Friday, 25 Mar 94 Washington, DC
1. REINVENTING NASA: WILL IT BE A SPACE STATION OR SPACE SCIENCE?
A report by the Congressional Budget Office, released yesterday,
warns that "cheaper, faster, better" won't save much in the near
term. Under a flat annual budget of $14B (the best NASA can hope
for) robotic space science would have to be drastically reduced
to pay for the space station. Drop the space station, and NASA
could have everything else for $11B a year. Eliminate piloted
spaceflight, the report says, and NASA could have a robust space
science program on an annual budget of only $7B. NASA Administrator
Dan Goldin labelled the report "defeatist." NASA, Goldin
vowed, would not back away from the Administration's balanced
program of human spaceflight, space science and aeronautics.
2. JOHN NUCKOLLS, LIVERMORE LAB DIRECTOR, IS PRESSURED TO RESIGN!
Lack of leadership in shifting to nondefense programs was cited
in a highly negative report by a University of California review
committee headed by former NASA Administrator Richard Truly. But
Nuckolls is not going quietly. In a public statement, he blamed
the criticism on "dissatisfied employees and special interest
groups." A close associate of Edward Teller and an advocate of
continued nuclear testing, he thinks defense will continue to be
the main business of the Lab "based upon unfolding world events."
Nuckolls was picked to head the Lab six years ago. He replaced
Roger Batzel who got in trouble over exaggerated claims for the
mythical x-ray laser. Only the regents can fire Nuckolls; the
pressure to resign comes from UC President Jack Peltason and Vice
President Walter Massey, who is responsible for Lab relations.
3. "MR. PLUTO" EXPLAINS TO JAPANESE CHILDREN THAT PU IS FRIENDLY!
To prepare the Japanese public for the start-up of the plutonium-fueled
Monju breeder reactor, the government-owned nuclear fuel
company (PNC) distributed an informational video that features a
lovable cartoon character, Mr. Pluto, who explains how benign Pu
is.

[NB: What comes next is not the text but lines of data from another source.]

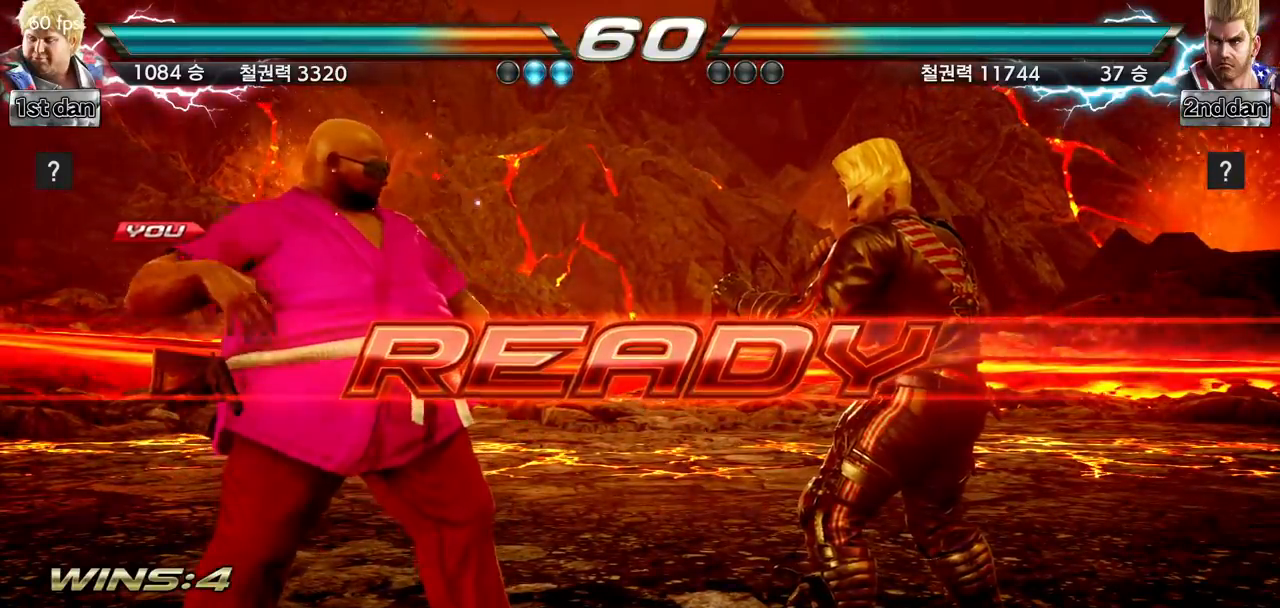
{"buttons": [], "left_stick": "center", "events": []}
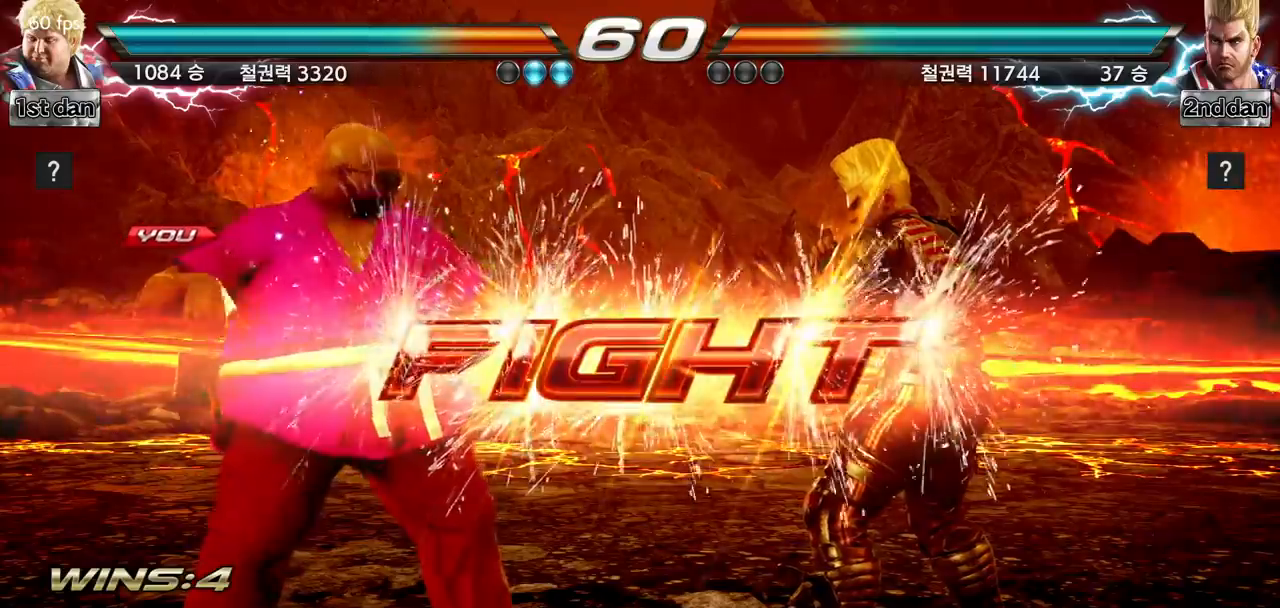
{"buttons": ["SQUARE"], "left_stick": "center", "events": [[400, "SQUARE", "down"]]}
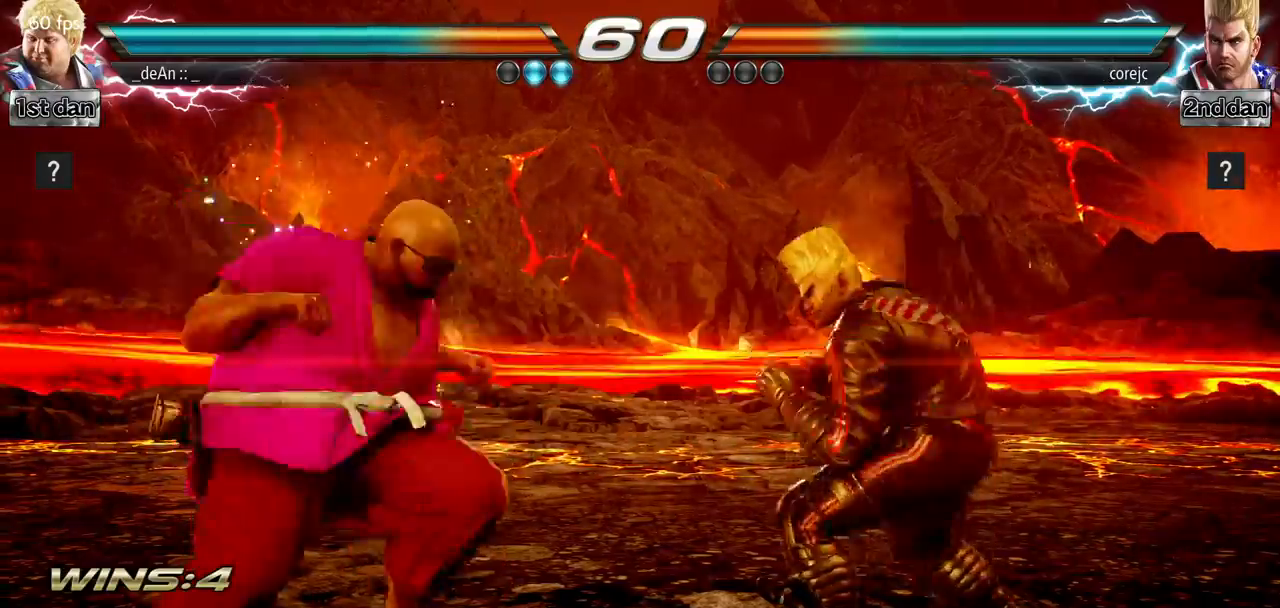
{"buttons": [], "left_stick": "center", "events": [[66, "SQUARE", "up"], [266, "left_stick", "down-right"], [283, "TRIANGLE", "down"], [450, "TRIANGLE", "up"], [467, "left_stick", "center"]]}
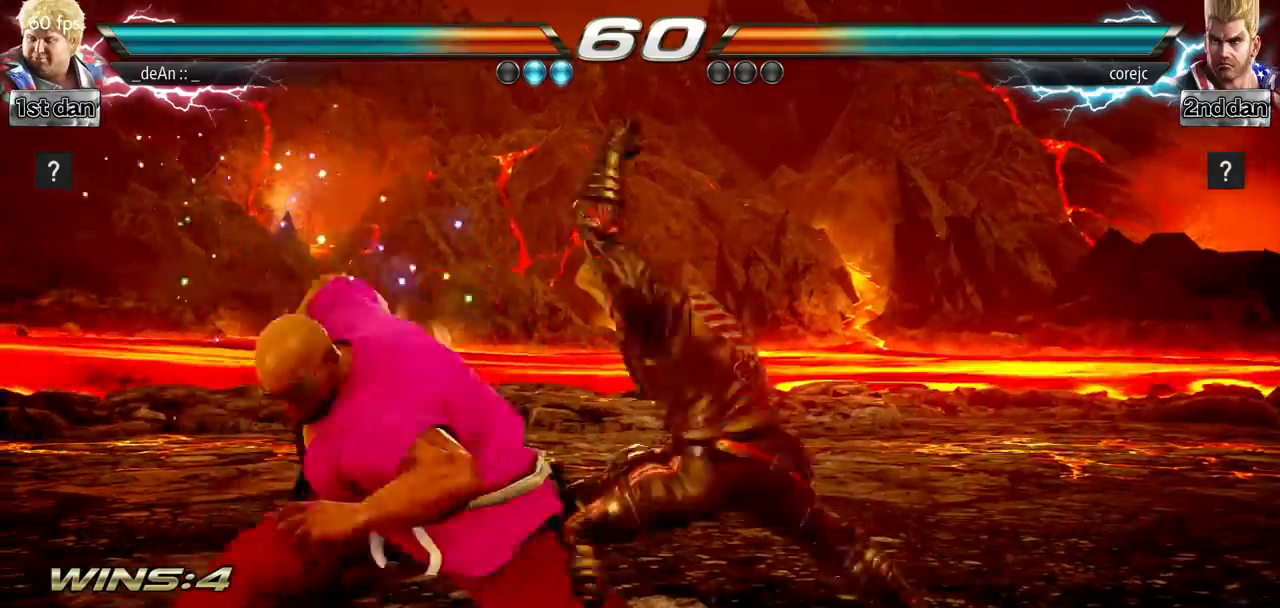
{"buttons": [], "left_stick": "left", "events": [[501, "left_stick", "left"]]}
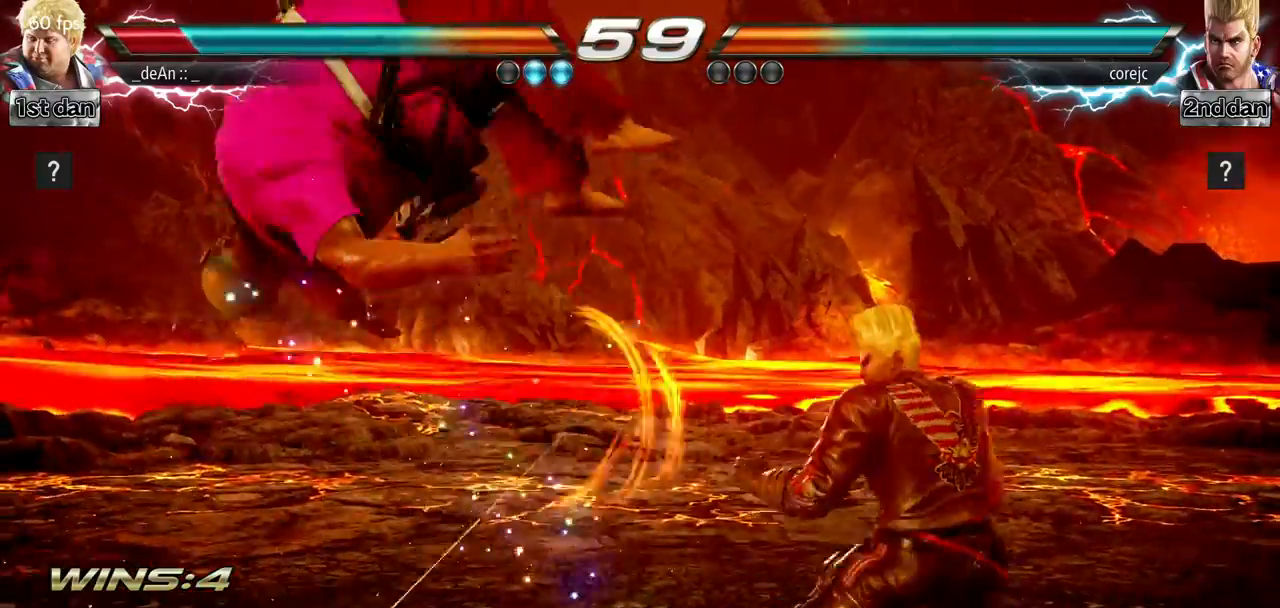
{"buttons": [], "left_stick": "left", "events": []}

Like Joe Camel, Mr. Pluto is designed to appeal to the young.
Plutonium, Mr. Pluto tells the kiddies, is safe enough to drink;
what's more, he says, reactor plutonium is not very good for making
bombs. Well, it is true that most ingested plutonium passes
harmlessly through the alimentary canal, and it is hard to make
high-yield bombs from the stuff you get from power reactors. But
some ingested Pu can be absorbed, and even low-yield bombs are
bad enough (WN 28 Jan 94), so the Secretary of Energy--ours, not
theirs--called for the video to be withdrawn. The president of
the Nuclear Control Institute, a Washington-based anti-nuclear
organization, challenged the president of PNC, Tadao Ishiwatari,
to drink a gram of Pu on television. "Drink up or shut up" one
headline read. A gram? The solubility of PuO in water is about
.001 grams per cubic meter. An autopsy would show he drowned!
The Monju breeder reactor is the first step in an ambitious
program meant to make Japan energy self-reliant (WN 15 Jan 93).